FW : A titre personnel, c’est un rêve. Je connais personnellement plusieurs de ces auteurs  et jamais on n’a le temps. Déjà, il y a des affiches un peu comme dans le sport : Réal- Barça, la Coupe du Monde ou une affiche de concert où vous auriez toutes vos idoles d’un coup sur scène, ça n’arrive jamais. Tout le monde est sur scène en même temps, il y a un mélange de génération, des styles très différents, de la poésie, du roman, des essais, c’est comme si vous aviez toutes vos stars sur scène en même temps. C’est du jamais vu, c’est un bonheur parce que la réception est très bonne. Et puis on les invite à se rencontrer. Il va naître peut-être des projets de ces rencontres, peut-être que vous verrez en librairie des choses qui sont nées ici au FLAM. Ça serait pour nous un immense honneur. Ça voudrait dire qu’on a planté cette graine, cette flamme pour que toute la culture s’embrase. Et que partout rayonne cette culture africaine merveilleuse qui sera connue et reconnue à sa juste place.

Le Slam de Ernis

Ernis est une poétesse, slameuse et auteure camerounaise, lauréate du Prix Voix d’Afrique 2022. Son premier roman « Comme une reine » a été très remarqué. Elle déclame ici un texte lors d’une nocturne au festival.

Quand tu viendras chez moi, j’ai toutes les couleurs.

Viens ! Quand tu viendras chez moi viens me donner un peu de ta grandeur.

Un peu de ta petitesse.

Un peu de ta beauté.

Un peu de ta laideur.

Je te servirai du koki, du sorgho, du kwem, de l’attieké.

Quand tu viendras chez moi, viens.

De Mbouda, d’Abidjan, de Paris, de Memlat.

Viens de Marrakech.

Et quand tu viendras chez moi, viens.

Parce que tu es ma poésie

Parce que poésie est mon talisman, je la cherche dès l’aube.

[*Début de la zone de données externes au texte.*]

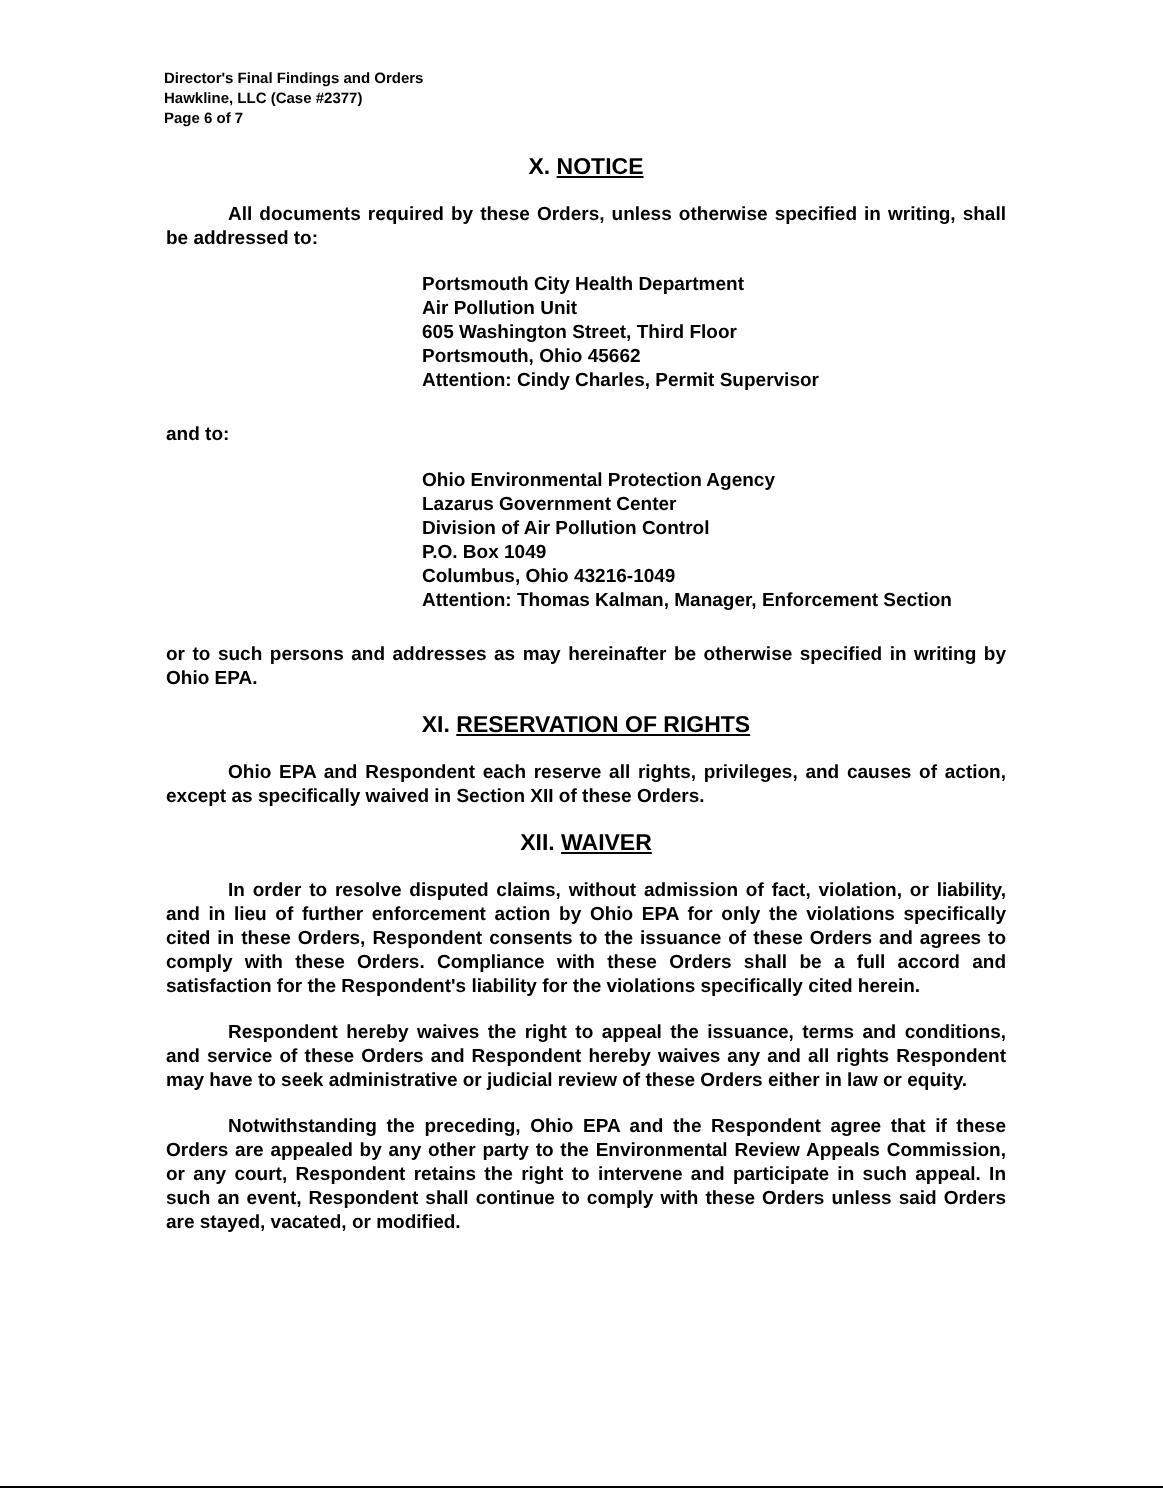Director's Final Findings and Orders
Hawkline, LLC (Case #2377)
Page 6 of 7
X. NOTICE
All documents required by these Orders, unless otherwise specified in writing, shall be addressed to:
Portsmouth City Health Department
Air Pollution Unit
605 Washington Street, Third Floor
Portsmouth, Ohio 45662
Attention: Cindy Charles, Permit Supervisor
and to:
Ohio Environmental Protection Agency
Lazarus Government Center
Division of Air Pollution Control
P.O. Box 1049
Columbus, Ohio 43216-1049
Attention: Thomas Kalman, Manager, Enforcement Section
or to such persons and addresses as may hereinafter be otherwise specified in writing by Ohio EPA.
XI. RESERVATION OF RIGHTS
Ohio EPA and Respondent each reserve all rights, privileges, and causes of action, except as specifically waived in Section XII of these Orders.
XII. WAIVER
In order to resolve disputed claims, without admission of fact, violation, or liability, and in lieu of further enforcement action by Ohio EPA for only the violations specifically cited in these Orders, Respondent consents to the issuance of these Orders and agrees to comply with these Orders. Compliance with these Orders shall be a full accord and satisfaction for the Respondent's liability for the violations specifically cited herein.
Respondent hereby waives the right to appeal the issuance, terms and conditions, and service of these Orders and Respondent hereby waives any and all rights Respondent may have to seek administrative or judicial review of these Orders either in law or equity.
Notwithstanding the preceding, Ohio EPA and the Respondent agree that if these Orders are appealed by any other party to the Environmental Review Appeals Commission, or any court, Respondent retains the right to intervene and participate in such appeal. In such an event, Respondent shall continue to comply with these Orders unless said Orders are stayed, vacated, or modified.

Sans elle mon âme s’alanguie.

Elle est le verbe de mes lèvres.

Mais quand tu viendras chez moi, viens.

Viens comme tu es avec tes rêves

Mais quand tu viendras chez moi,

Viens !

Ananda-Devi

A la librairie avec Ananda Devi

Femme de lettres à succès, Ananda Devi est une des têtes d’affiches de la première édition du Festival du Livre Africain de Marrakech. C’est à la petite librairie érigée pour l’événement que nous l’avons rencontrée.  

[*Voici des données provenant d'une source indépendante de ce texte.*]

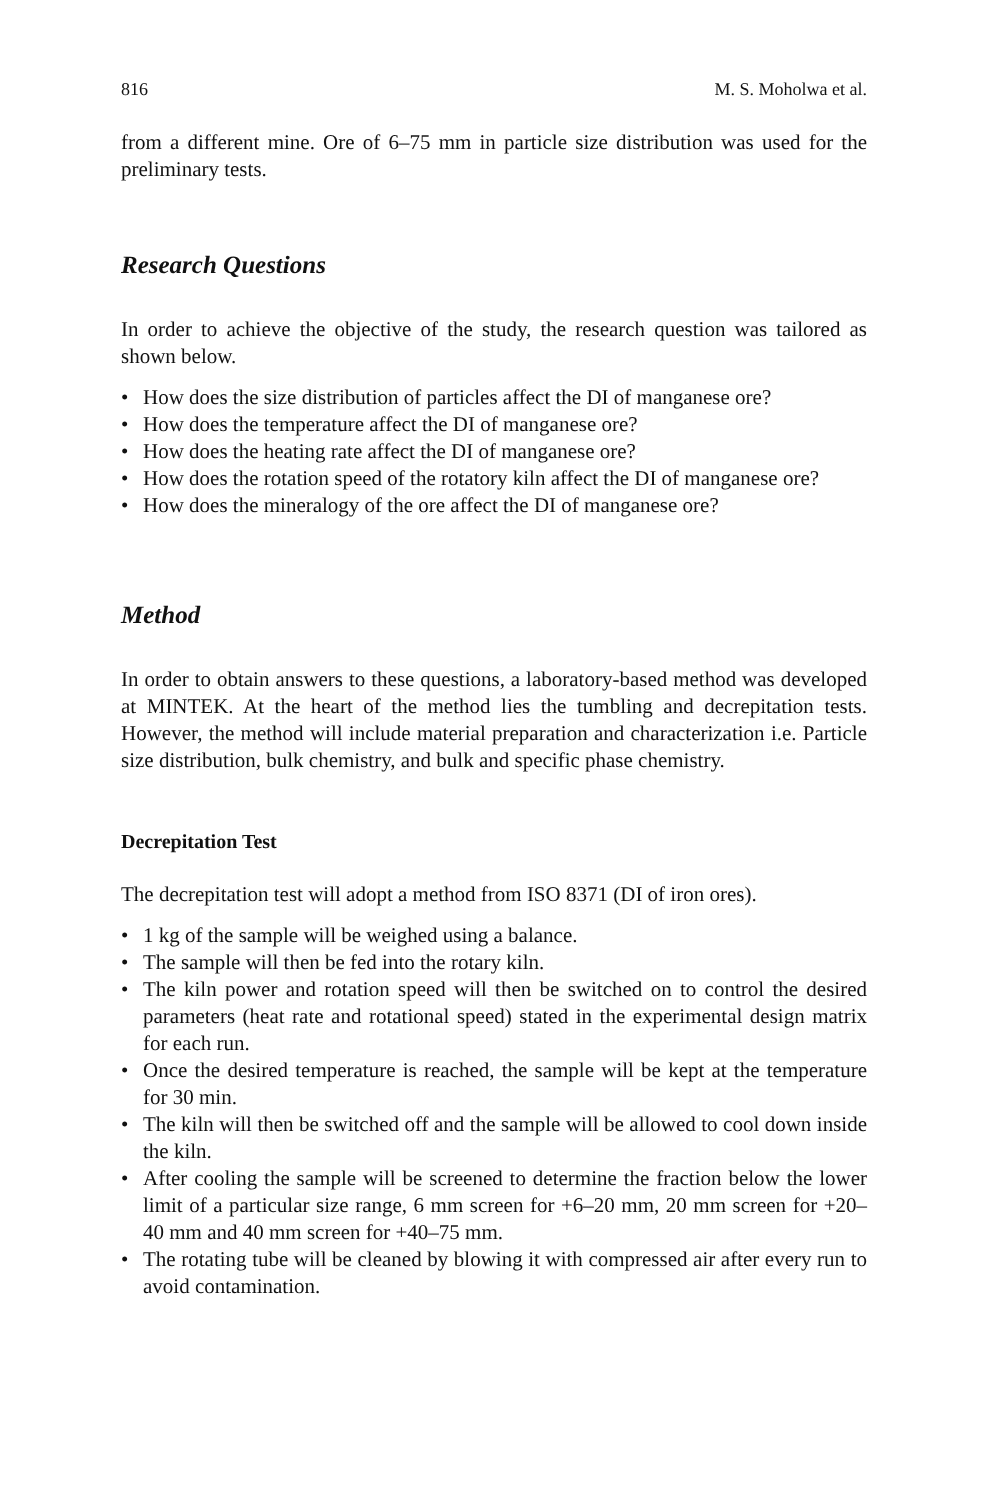816 M. S. Moholwa et al.
from a different mine. Ore of 6–75 mm in particle size distribution was used for the preliminary tests.
Research Questions
In order to achieve the objective of the study, the research question was tailored as shown below.
• How does the size distribution of particles affect the DI of manganese ore?
• How does the temperature affect the DI of manganese ore?
• How does the heating rate affect the DI of manganese ore?
• How does the rotation speed of the rotatory kiln affect the DI of manganese ore?
• How does the mineralogy of the ore affect the DI of manganese ore?
Method
In order to obtain answers to these questions, a laboratory-based method was developed at MINTEK. At the heart of the method lies the tumbling and decrepitation tests. However, the method will include material preparation and characterization i.e. Particle size distribution, bulk chemistry, and bulk and specific phase chemistry.
Decrepitation Test
The decrepitation test will adopt a method from ISO 8371 (DI of iron ores).
• 1 kg of the sample will be weighed using a balance.
• The sample will then be fed into the rotary kiln.
• The kiln power and rotation speed will then be switched on to control the desired parameters (heat rate and rotational speed) stated in the experimental design matrix for each run.
• Once the desired temperature is reached, the sample will be kept at the temperature for 30 min.
• The kiln will then be switched off and the sample will be allowed to cool down inside the kiln.
• After cooling the sample will be screened to determine the fraction below the lower limit of a particular size range, 6 mm screen for +6–20 mm, 20 mm screen for +20–40 mm and 40 mm screen for +40–75 mm.
• The rotating tube will be cleaned by blowing it with compressed air after every run to avoid contamination.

Black News : Que faites-vous ici ?

Ananda Devi : Je participe au festival. Je suis enchantée de revoir des amis et puis c’est le premier festival du livre africain à Marrakech, c’est une façon aussi de découvrir cette littérature. Et puis de parler de chaussures (rires) – (Plus tôt dans la journée, j’avais littéralement flashé sur sa paire d’escarpins très originaux).

BN : Lors de votre intervention, vous avez parlé de l’importance d’avoir des bibliothèques ? C’est à la bibliothèque que vous avez eu votre rencontre avec l’Afrique ?

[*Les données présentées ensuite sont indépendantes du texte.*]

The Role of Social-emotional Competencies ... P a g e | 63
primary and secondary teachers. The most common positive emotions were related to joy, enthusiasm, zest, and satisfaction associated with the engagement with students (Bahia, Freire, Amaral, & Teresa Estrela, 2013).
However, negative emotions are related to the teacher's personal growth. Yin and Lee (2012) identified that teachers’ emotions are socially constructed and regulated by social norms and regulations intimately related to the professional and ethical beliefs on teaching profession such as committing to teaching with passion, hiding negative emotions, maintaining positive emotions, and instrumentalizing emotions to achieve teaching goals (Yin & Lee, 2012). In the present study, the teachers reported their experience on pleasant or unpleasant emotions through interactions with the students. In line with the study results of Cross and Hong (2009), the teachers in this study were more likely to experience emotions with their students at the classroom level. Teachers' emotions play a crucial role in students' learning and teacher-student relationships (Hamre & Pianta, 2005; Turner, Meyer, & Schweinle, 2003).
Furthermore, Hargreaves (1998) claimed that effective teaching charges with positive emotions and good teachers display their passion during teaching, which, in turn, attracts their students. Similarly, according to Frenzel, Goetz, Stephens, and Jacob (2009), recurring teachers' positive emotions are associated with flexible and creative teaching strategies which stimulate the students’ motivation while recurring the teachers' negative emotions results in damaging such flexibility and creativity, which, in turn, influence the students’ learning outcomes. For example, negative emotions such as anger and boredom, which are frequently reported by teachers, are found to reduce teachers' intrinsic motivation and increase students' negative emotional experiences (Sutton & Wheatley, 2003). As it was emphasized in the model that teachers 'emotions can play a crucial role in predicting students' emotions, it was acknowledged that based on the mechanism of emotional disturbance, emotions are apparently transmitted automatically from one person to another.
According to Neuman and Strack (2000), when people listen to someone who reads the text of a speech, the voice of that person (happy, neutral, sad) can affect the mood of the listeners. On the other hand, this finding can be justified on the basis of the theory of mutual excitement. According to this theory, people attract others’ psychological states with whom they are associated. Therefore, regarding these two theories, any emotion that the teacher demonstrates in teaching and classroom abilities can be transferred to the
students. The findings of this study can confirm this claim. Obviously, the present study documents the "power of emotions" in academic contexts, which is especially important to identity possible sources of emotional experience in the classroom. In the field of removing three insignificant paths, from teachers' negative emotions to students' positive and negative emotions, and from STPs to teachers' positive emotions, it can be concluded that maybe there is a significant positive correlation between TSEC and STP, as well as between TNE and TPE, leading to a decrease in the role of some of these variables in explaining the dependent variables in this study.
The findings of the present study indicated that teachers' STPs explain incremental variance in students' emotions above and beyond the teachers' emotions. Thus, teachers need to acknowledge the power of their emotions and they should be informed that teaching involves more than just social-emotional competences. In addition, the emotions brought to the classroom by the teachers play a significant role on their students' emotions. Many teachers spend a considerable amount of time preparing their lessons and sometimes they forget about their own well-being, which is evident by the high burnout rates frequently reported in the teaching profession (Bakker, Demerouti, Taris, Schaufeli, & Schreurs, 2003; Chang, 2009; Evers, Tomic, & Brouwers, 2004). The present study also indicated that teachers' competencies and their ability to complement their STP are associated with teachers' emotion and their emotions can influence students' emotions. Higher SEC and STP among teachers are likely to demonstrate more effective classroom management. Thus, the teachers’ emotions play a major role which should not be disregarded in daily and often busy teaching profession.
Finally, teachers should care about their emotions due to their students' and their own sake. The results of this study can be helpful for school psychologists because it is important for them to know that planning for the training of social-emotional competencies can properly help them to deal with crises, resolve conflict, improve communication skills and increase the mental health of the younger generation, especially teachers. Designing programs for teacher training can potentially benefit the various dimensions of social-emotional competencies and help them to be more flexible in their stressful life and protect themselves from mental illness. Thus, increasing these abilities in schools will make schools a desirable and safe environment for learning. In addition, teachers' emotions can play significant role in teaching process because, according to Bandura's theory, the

Ananda Devi : Absolument. Ça été toute ma vie la bibliothèque. Dès que j’ai su lire. Je suis née en 1957, c’étaient des années où il n’y avait pas de télévision, pas d’écran. C’était l’émerveillement, le voyage. On ne pouvait pas partir de la petite Île Maurice. C’était la manière de découvrir l’univers. Et je crois que ça l’est toujours. Ça me semble tellement important de continuer, que les bibliothèques vivent, que les parents amènent les enfants prendre des livres. Je suis là pour chercher des livres pour mon petit-fils qui a six ans. Ce sera toujours le miracle de la première découverte du monde, c’est à travers les livres.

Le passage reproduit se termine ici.